PROBLEM STATEMENT => Format every line of the rows below as a Markdown table with the columns No. and Line, skipping blank lines. Leave the pictures out of your answer.

[Collected data]

- Opening Delimiter -

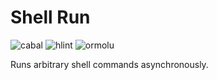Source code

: # Shell Run

![cabal](https://github.com/tbidne/shell-run/workflows/cabal/badge.svg?branch=main)
![hlint](https://github.com/tbidne/shell-run/workflows/hlint/badge.svg?branch=main)
![ormolu](https://github.com/tbidne/shell-run/workflows/ormolu/badge.svg?branch=main)

Runs arbitrary shell commands asynchronously.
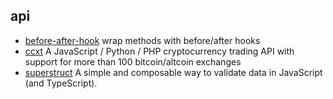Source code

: ## api

- [before-after-hook](https://github.com/gr2m/before-after-hook) wrap methods with before/after hooks
- [ccxt](https://github.com/ccxt/ccxt) A JavaScript / Python / PHP cryptocurrency trading API with support for more than 100 bitcoin/altcoin exchanges
- [superstruct](https://github.com/ianstormtaylor/superstruct) A simple and composable way to validate data in JavaScript (and TypeScript).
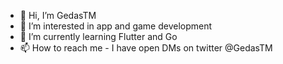 - 👋 Hi, I’m GedasTM
- 👀 I’m interested in app and game development
- 🌱 I’m currently learning Flutter and Go
- 📫 How to reach me - I have open DMs on twitter @GedasTM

- Closing Delimiter -

RESULT =>
| No. | Line |
|---|---|
| 1 | Source code |
| 2 | : # Shell Run |
| 3 | ![cabal](https://github.com/tbidne/shell-run/workflows/cabal/badge.svg?branch=main) |
| 4 | ![hlint](https://github.com/tbidne/shell-run/workflows/hlint/badge.svg?branch=main) |
| 5 | ![ormolu](https://github.com/tbidne/shell-run/workflows/ormolu/badge.svg?branch=main) |
| 6 | Runs arbitrary shell commands asynchronously. |
| 7 | Source code |
| 8 | : ## api |
| 9 | - [before-after-hook](https://github.com/gr2m/before-after-hook) wrap methods with before/after hooks |
| 10 | - [ccxt](https://github.com/ccxt/ccxt) A JavaScript / Python / PHP cryptocurrency trading API with support for more than 100 bitcoin/altcoin exchanges |
| 11 | - [superstruct](https://github.com/ianstormtaylor/superstruct) A simple and composable way to validate data in JavaScript (and TypeScript). |
| 12 |  - 👋 Hi, I’m GedasTM |
| 13 | - 👀 I’m interested in app and game development |
| 14 | - 🌱 I’m currently learning Flutter and Go |
| 15 | - 📫 How to reach me - I have open DMs on twitter @GedasTM |